- YOUR INSTRUCTIONS -
A verbatim copy of all the data is required, minus any images.

━━━ SOURCE MATERIAL

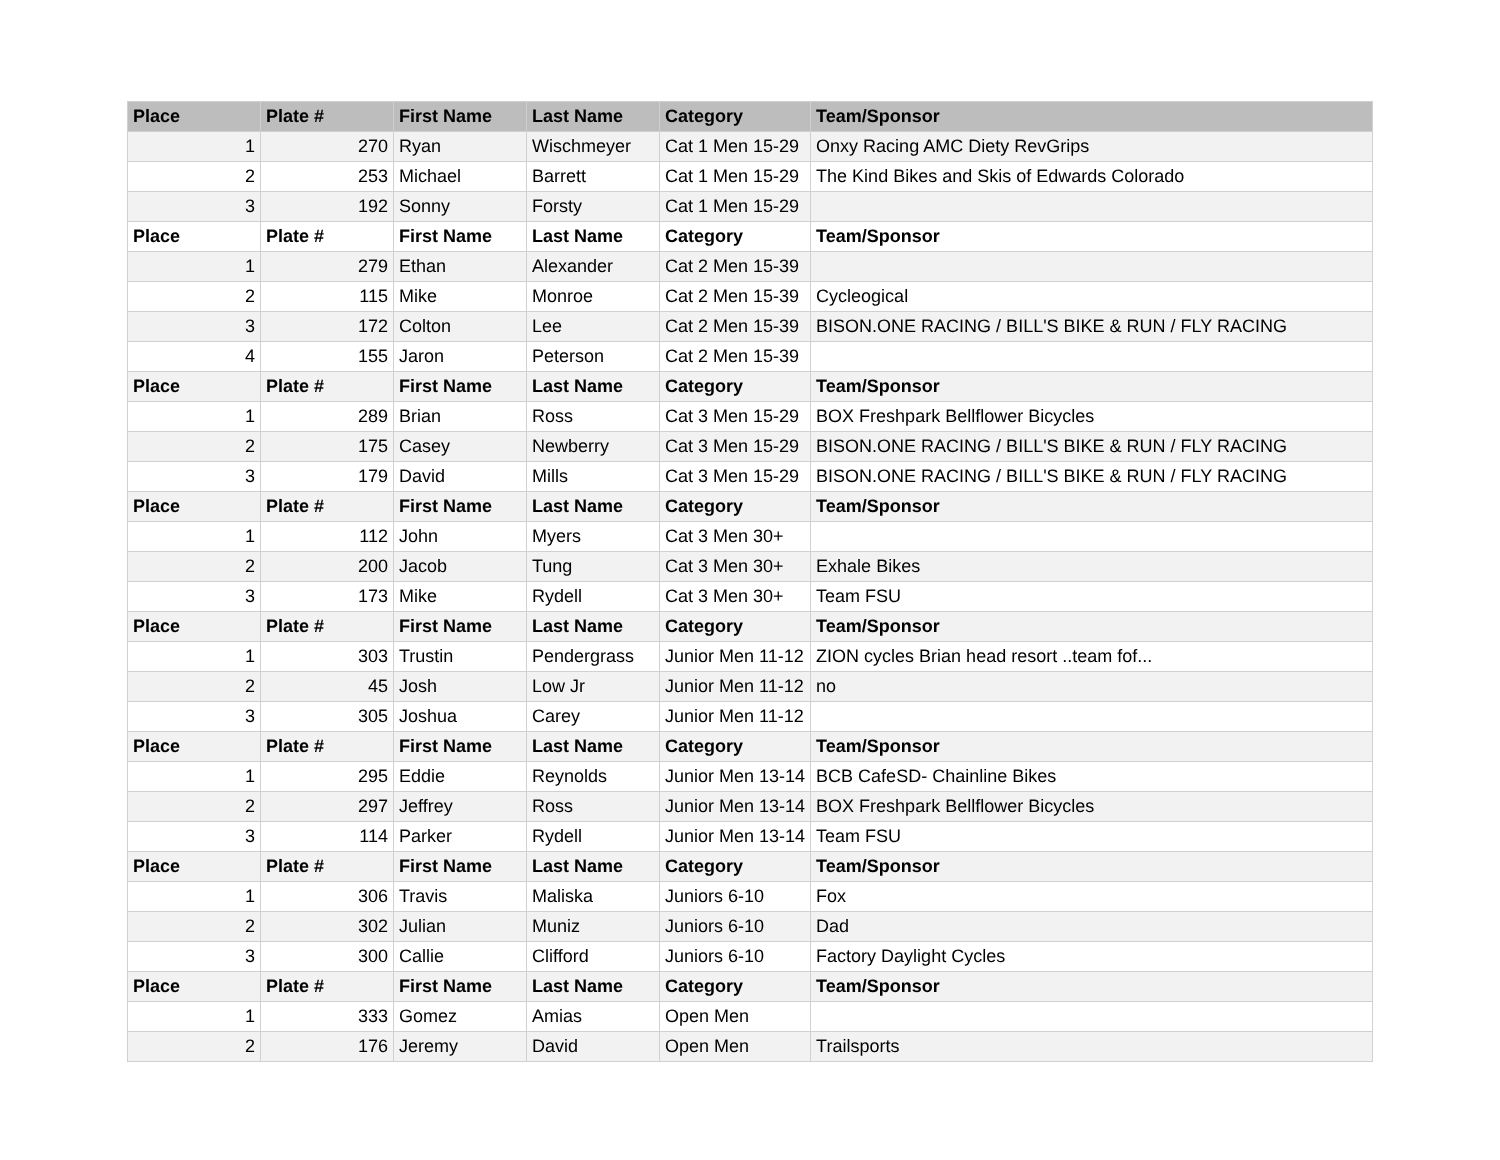| Place | Plate # | First Name | Last Name | Category | Team/Sponsor |
| --- | --- | --- | --- | --- | --- |
| 1 | 270 | Ryan | Wischmeyer | Cat 1 Men 15-29 | Onxy Racing AMC Diety RevGrips |
| 2 | 253 | Michael | Barrett | Cat 1 Men 15-29 | The Kind Bikes and Skis of Edwards Colorado |
| 3 | 192 | Sonny | Forsty | Cat 1 Men 15-29 | |
| Place | Plate # | First Name | Last Name | Category | Team/Sponsor |
| 1 | 279 | Ethan | Alexander | Cat 2 Men 15-39 | |
| 2 | 115 | Mike | Monroe | Cat 2 Men 15-39 | Cycleogical |
| 3 | 172 | Colton | Lee | Cat 2 Men 15-39 | BISON.ONE RACING / BILL'S BIKE & RUN / FLY RACING |
| 4 | 155 | Jaron | Peterson | Cat 2 Men 15-39 | |
| Place | Plate # | First Name | Last Name | Category | Team/Sponsor |
| 1 | 289 | Brian | Ross | Cat 3 Men 15-29 | BOX Freshpark Bellflower Bicycles |
| 2 | 175 | Casey | Newberry | Cat 3 Men 15-29 | BISON.ONE RACING / BILL'S BIKE & RUN / FLY RACING |
| 3 | 179 | David | Mills | Cat 3 Men 15-29 | BISON.ONE RACING / BILL'S BIKE & RUN / FLY RACING |
| Place | Plate # | First Name | Last Name | Category | Team/Sponsor |
| 1 | 112 | John | Myers | Cat 3 Men 30+ | |
| 2 | 200 | Jacob | Tung | Cat 3 Men 30+ | Exhale Bikes |
| 3 | 173 | Mike | Rydell | Cat 3 Men 30+ | Team FSU |
| Place | Plate # | First Name | Last Name | Category | Team/Sponsor |
| 1 | 303 | Trustin | Pendergrass | Junior Men 11-12 | ZION cycles Brian head resort ..team fof... |
| 2 | 45 | Josh | Low Jr | Junior Men 11-12 | no |
| 3 | 305 | Joshua | Carey | Junior Men 11-12 | |
| Place | Plate # | First Name | Last Name | Category | Team/Sponsor |
| 1 | 295 | Eddie | Reynolds | Junior Men 13-14 | BCB CafeSD- Chainline Bikes |
| 2 | 297 | Jeffrey | Ross | Junior Men 13-14 | BOX Freshpark Bellflower Bicycles |
| 3 | 114 | Parker | Rydell | Junior Men 13-14 | Team FSU |
| Place | Plate # | First Name | Last Name | Category | Team/Sponsor |
| 1 | 306 | Travis | Maliska | Juniors 6-10 | Fox |
| 2 | 302 | Julian | Muniz | Juniors 6-10 | Dad |
| 3 | 300 | Callie | Clifford | Juniors 6-10 | Factory Daylight Cycles |
| Place | Plate # | First Name | Last Name | Category | Team/Sponsor |
| 1 | 333 | Gomez | Amias | Open Men | |
| 2 | 176 | Jeremy | David | Open Men | Trailsports |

━━━━━━

- ANSWER AREA -
| Place | Plate # | First Name | Last Name | Category | Team/Sponsor |
| --- | --- | --- | --- | --- | --- |
| 1 | 270 | Ryan | Wischmeyer | Cat 1 Men 15-29 | Onxy Racing AMC Diety RevGrips |
| 2 | 253 | Michael | Barrett | Cat 1 Men 15-29 | The Kind Bikes and Skis of Edwards Colorado |
| 3 | 192 | Sonny | Forsty | Cat 1 Men 15-29 | |
| Place | Plate # | First Name | Last Name | Category | Team/Sponsor |
| 1 | 279 | Ethan | Alexander | Cat 2 Men 15-39 | |
| 2 | 115 | Mike | Monroe | Cat 2 Men 15-39 | Cycleogical |
| 3 | 172 | Colton | Lee | Cat 2 Men 15-39 | BISON.ONE RACING / BILL'S BIKE & RUN / FLY RACING |
| 4 | 155 | Jaron | Peterson | Cat 2 Men 15-39 | |
| Place | Plate # | First Name | Last Name | Category | Team/Sponsor |
| 1 | 289 | Brian | Ross | Cat 3 Men 15-29 | BOX Freshpark Bellflower Bicycles |
| 2 | 175 | Casey | Newberry | Cat 3 Men 15-29 | BISON.ONE RACING / BILL'S BIKE & RUN / FLY RACING |
| 3 | 179 | David | Mills | Cat 3 Men 15-29 | BISON.ONE RACING / BILL'S BIKE & RUN / FLY RACING |
| Place | Plate # | First Name | Last Name | Category | Team/Sponsor |
| 1 | 112 | John | Myers | Cat 3 Men 30+ | |
| 2 | 200 | Jacob | Tung | Cat 3 Men 30+ | Exhale Bikes |
| 3 | 173 | Mike | Rydell | Cat 3 Men 30+ | Team FSU |
| Place | Plate # | First Name | Last Name | Category | Team/Sponsor |
| 1 | 303 | Trustin | Pendergrass | Junior Men 11-12 | ZION cycles Brian head resort ..team fof... |
| 2 | 45 | Josh | Low Jr | Junior Men 11-12 | no |
| 3 | 305 | Joshua | Carey | Junior Men 11-12 | |
| Place | Plate # | First Name | Last Name | Category | Team/Sponsor |
| 1 | 295 | Eddie | Reynolds | Junior Men 13-14 | BCB CafeSD- Chainline Bikes |
| 2 | 297 | Jeffrey | Ross | Junior Men 13-14 | BOX Freshpark Bellflower Bicycles |
| 3 | 114 | Parker | Rydell | Junior Men 13-14 | Team FSU |
| Place | Plate # | First Name | Last Name | Category | Team/Sponsor |
| 1 | 306 | Travis | Maliska | Juniors 6-10 | Fox |
| 2 | 302 | Julian | Muniz | Juniors 6-10 | Dad |
| 3 | 300 | Callie | Clifford | Juniors 6-10 | Factory Daylight Cycles |
| Place | Plate # | First Name | Last Name | Category | Team/Sponsor |
| 1 | 333 | Gomez | Amias | Open Men | |
| 2 | 176 | Jeremy | David | Open Men | Trailsports |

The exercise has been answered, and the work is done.